**TASK:** List each line of the material below that contains the word "author".

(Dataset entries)
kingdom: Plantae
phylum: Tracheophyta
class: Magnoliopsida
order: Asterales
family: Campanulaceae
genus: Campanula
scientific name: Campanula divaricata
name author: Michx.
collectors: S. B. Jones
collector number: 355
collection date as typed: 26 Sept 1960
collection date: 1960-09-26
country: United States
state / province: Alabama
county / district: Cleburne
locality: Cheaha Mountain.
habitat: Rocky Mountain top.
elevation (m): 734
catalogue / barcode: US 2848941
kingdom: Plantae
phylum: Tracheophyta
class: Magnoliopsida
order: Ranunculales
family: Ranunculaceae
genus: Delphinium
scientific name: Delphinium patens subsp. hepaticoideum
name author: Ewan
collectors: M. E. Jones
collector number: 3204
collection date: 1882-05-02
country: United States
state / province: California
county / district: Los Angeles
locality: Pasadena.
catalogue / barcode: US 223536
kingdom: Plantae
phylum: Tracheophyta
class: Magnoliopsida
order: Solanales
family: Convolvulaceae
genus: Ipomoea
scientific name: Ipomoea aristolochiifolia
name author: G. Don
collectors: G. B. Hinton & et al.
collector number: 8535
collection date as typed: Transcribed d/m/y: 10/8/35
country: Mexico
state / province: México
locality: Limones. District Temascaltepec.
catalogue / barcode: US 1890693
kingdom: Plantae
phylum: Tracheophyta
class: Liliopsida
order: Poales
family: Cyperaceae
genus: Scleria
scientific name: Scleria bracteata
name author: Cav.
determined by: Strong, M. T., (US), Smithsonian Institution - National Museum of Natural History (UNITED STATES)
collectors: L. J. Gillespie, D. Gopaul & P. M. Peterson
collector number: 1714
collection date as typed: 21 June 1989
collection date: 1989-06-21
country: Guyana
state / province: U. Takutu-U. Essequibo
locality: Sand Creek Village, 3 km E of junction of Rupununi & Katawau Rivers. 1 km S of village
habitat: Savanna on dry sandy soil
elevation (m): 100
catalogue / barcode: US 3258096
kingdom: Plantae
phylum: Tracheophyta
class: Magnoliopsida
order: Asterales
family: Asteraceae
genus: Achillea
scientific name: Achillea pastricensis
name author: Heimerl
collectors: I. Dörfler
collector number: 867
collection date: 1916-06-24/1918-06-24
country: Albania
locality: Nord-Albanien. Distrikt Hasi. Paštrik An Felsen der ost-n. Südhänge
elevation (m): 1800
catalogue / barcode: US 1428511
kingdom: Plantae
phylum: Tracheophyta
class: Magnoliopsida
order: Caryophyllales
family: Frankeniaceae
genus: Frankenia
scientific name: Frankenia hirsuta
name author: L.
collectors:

**OUTPUT OF THE TASK:**
name author: Michx.
name author: Ewan
name author: G. Don
name author: Cav.
name author: Heimerl
name author: L.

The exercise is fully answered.